___ DATASET RECORDS ___

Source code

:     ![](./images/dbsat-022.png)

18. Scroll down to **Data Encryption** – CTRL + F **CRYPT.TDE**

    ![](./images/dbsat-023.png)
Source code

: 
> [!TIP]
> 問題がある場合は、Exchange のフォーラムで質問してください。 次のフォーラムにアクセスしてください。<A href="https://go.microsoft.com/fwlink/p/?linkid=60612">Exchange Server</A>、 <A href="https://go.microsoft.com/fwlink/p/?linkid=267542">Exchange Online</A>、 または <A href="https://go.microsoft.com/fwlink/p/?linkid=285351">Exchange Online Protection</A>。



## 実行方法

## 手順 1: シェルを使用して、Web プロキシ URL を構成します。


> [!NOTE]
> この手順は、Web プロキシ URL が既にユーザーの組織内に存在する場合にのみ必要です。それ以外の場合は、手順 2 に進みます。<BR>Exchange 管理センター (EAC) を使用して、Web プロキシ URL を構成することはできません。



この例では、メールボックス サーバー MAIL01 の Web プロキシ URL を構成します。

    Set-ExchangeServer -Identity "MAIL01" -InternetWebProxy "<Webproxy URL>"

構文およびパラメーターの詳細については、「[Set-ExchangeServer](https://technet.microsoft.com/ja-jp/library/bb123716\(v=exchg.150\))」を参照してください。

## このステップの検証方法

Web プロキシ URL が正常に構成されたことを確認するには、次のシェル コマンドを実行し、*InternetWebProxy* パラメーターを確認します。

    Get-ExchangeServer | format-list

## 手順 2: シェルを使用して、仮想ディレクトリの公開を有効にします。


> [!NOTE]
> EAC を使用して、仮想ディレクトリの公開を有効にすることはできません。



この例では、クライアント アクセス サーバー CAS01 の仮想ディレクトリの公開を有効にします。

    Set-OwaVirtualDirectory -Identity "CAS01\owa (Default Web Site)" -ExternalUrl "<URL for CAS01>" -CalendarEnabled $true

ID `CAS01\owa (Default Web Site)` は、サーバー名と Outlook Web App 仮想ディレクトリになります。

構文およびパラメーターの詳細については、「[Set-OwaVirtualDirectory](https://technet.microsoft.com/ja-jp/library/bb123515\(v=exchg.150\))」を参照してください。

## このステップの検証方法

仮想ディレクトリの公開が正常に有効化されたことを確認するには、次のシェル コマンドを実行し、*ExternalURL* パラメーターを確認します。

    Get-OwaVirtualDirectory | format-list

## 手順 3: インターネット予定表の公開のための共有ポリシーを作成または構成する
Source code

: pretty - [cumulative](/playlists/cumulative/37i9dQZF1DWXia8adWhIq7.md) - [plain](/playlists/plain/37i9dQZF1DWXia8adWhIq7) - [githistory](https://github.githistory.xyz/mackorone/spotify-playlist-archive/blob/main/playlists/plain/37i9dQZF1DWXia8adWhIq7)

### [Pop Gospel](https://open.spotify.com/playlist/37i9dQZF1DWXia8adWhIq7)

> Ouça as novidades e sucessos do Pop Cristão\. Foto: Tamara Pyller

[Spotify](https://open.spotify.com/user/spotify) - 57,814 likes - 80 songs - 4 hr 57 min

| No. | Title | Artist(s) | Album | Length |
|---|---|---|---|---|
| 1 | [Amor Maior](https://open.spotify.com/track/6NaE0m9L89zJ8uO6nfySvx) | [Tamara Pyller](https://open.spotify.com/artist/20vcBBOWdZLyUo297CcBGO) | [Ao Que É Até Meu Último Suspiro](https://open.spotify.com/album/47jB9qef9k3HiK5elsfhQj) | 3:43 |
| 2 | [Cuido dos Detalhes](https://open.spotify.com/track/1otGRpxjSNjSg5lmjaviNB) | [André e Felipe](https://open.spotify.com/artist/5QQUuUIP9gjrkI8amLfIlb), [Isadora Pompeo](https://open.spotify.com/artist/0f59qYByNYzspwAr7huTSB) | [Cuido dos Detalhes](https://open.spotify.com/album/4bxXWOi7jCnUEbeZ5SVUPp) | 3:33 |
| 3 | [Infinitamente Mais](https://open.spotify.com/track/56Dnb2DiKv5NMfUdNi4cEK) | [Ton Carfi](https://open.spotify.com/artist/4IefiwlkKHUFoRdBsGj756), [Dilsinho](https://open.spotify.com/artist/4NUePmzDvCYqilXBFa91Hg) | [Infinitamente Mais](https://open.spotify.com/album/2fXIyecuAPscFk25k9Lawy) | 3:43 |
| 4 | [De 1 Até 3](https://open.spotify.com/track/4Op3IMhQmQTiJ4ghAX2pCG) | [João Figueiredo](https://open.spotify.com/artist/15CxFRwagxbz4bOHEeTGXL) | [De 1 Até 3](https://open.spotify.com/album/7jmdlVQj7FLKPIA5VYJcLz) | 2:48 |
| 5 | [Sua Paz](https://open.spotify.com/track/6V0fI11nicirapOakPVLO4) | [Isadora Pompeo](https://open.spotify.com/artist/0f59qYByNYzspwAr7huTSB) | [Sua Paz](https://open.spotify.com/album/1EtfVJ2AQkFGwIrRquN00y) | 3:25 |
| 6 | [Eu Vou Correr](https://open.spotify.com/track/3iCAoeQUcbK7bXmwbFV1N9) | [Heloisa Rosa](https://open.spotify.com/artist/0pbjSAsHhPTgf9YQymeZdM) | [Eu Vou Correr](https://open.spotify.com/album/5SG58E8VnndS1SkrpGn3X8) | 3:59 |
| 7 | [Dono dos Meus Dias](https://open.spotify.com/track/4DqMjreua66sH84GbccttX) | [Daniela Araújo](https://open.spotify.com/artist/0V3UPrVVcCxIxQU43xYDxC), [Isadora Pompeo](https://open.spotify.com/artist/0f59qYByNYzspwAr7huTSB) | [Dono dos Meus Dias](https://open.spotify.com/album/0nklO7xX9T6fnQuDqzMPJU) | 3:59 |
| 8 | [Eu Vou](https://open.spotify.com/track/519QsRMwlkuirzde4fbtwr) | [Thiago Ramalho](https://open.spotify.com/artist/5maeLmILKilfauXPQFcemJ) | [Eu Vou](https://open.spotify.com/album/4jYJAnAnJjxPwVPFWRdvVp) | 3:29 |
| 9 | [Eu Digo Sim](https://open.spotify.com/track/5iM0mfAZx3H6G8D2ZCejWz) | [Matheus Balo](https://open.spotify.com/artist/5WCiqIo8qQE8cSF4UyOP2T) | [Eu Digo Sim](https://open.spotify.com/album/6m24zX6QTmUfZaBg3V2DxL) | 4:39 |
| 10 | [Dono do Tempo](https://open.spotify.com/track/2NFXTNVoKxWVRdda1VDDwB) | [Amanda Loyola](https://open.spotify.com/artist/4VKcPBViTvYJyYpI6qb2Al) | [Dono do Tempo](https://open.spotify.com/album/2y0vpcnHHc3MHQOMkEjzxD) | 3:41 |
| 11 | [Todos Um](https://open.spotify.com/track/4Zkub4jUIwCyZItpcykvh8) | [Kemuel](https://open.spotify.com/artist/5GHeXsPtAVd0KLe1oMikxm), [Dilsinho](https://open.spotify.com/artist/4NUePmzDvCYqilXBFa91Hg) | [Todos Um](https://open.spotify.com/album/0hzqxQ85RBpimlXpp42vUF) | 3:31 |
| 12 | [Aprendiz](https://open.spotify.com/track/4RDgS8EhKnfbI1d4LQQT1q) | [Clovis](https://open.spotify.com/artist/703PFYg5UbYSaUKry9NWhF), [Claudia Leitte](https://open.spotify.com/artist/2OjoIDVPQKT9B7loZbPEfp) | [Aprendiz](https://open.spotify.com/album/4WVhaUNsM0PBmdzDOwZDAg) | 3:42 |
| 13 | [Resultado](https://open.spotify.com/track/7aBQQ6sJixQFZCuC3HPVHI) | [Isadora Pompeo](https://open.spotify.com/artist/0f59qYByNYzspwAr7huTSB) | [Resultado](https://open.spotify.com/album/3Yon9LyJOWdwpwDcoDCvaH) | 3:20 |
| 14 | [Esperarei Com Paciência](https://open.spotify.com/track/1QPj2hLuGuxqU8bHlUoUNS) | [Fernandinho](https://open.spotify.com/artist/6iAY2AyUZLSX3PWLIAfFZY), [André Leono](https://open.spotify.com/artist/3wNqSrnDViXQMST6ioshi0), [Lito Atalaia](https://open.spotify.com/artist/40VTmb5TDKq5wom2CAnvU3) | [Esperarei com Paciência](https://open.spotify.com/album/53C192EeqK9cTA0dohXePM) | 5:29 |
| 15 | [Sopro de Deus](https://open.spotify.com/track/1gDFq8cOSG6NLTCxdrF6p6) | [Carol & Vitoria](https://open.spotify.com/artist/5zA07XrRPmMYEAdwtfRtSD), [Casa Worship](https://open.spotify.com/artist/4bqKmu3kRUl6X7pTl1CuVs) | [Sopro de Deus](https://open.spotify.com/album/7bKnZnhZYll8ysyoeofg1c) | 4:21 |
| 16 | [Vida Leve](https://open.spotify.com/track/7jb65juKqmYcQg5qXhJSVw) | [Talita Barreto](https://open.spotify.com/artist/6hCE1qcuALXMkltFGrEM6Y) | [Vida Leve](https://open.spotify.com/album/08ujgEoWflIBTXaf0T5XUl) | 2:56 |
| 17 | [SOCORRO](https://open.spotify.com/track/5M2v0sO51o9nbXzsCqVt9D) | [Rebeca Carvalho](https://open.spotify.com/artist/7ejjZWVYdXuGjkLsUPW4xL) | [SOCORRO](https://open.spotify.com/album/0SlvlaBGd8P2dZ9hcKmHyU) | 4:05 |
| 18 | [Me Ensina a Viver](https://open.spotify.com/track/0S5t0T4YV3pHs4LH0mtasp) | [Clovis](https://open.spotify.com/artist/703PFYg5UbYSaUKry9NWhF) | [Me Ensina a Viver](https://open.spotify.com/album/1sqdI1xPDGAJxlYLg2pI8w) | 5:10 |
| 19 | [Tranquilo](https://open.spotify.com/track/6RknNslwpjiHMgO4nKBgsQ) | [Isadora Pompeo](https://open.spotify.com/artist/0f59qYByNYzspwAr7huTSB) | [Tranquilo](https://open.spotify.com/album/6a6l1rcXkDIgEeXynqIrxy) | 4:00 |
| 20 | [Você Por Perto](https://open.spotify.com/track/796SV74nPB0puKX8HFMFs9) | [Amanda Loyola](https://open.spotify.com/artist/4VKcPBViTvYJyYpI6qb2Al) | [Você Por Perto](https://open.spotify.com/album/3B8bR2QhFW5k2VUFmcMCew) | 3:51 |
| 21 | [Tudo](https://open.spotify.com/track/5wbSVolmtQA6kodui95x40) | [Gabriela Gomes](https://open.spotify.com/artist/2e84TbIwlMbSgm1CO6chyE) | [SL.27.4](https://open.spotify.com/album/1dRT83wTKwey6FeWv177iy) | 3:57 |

___

INSTRUCTIONS TO FOLLOW >>
Please write out the lines of the material starting at the line containing "## 手順 3: インターネット予定表の公開のための共有ポリシーを作成または構成する" and ending at the line containing "[Spotify](https://open.spotify.com/user/spotify) - 57,814", swapping "likes" for "followers" and leaving everything else unchanged. Give only those lines.

TASK RESPONSE >>
## 手順 3: インターネット予定表の公開のための共有ポリシーを作成または構成する
Source code

: pretty - [cumulative](/playlists/cumulative/37i9dQZF1DWXia8adWhIq7.md) - [plain](/playlists/plain/37i9dQZF1DWXia8adWhIq7) - [githistory](https://github.githistory.xyz/mackorone/spotify-playlist-archive/blob/main/playlists/plain/37i9dQZF1DWXia8adWhIq7)

### [Pop Gospel](https://open.spotify.com/playlist/37i9dQZF1DWXia8adWhIq7)

> Ouça as novidades e sucessos do Pop Cristão\. Foto: Tamara Pyller

[Spotify](https://open.spotify.com/user/spotify) - 57,814 followers - 80 songs - 4 hr 57 min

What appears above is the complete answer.